Styles: Some people don’t understand the duality of the music and the streets, like if you really been on both sides. When you understand it you see where we come from, you see how they feed us, and you see what’s really going on. If I tell you right now go spend on the corner n—as is popping right there. If you got no money involved or they didn’t touch your homie or none of yours, you’re not going to spend that corner. You going the other way. If I tell you the same shit about food and shit that will kill you, you definitely going over there because you don’t see the death. It’s a slow death.
Being from the hood and being in rap you know what it entails. People want to be rich, but then you know where we’re really from, nobody can afford shit. When you understand the balance of what we saying in rap, how they’re listening to us and how the streets are actually living, you understand it’s your duty to try and balance some of the shit out. You’re taking care of yourself and you taking care of your family. That’s survival. There’s nothing pussy about survival, nothing is soft about that. That’s actually the hardest thing to do is discipline yourself to live right and spread the word.

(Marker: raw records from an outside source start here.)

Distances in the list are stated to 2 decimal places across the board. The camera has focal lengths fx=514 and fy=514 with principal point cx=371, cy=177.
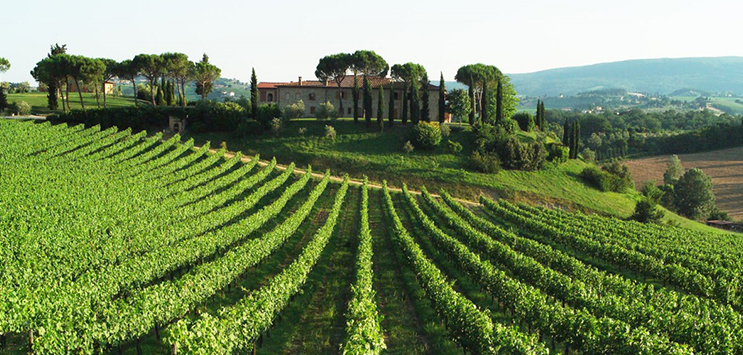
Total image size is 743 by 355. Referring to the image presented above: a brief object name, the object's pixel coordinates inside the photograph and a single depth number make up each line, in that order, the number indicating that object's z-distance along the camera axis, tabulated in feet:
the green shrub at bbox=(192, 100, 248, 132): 255.29
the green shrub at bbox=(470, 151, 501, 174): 224.94
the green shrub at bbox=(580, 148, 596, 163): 333.74
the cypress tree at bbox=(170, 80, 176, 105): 314.35
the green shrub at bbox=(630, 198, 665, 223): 188.34
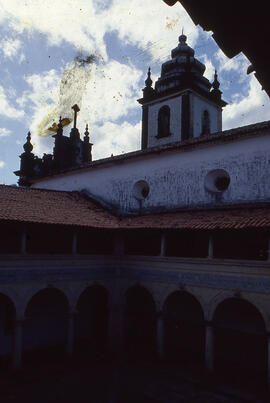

As we’re celebrating the 20th anniversary of a monumental year in hip-hop, I want to ask Styles first who East reminds him of creatively from 1998, and East’s favorite song off The Lox’s 1998 debut Money, Power, Respect.
Styles: If Dave would’ve been in ‘98 he would have been a special artist because he would’ve been himself. That’s what makes him so dope. That’s what the “it” factor is, when you could have elements of all the greats from the East coast and all over. For me, it’s just the story of a kid from the east side of Harlem that grew up on rap and loves that authentic rap that found his way and made his own shit. That’s what made me feel like we good, because we have someone to carry the torch. We all have elements of those who came before us but what matters is the originality, the hunger, the creativity that just wants to burst out of you.
East: I would probably say “Bitches From East Hook.” If you’re a fan of anything I do, I’m always telling a story. I’m into that — I like it when you don’t know if it was true or not. That’s my whole thing: I like the shit that makes you think if it happened because of who it’s coming from. If Soulja Boy do that record, you know he didn’t do that shit. Depending on who it’s coming from, it just makes you sit back and think about what really happened.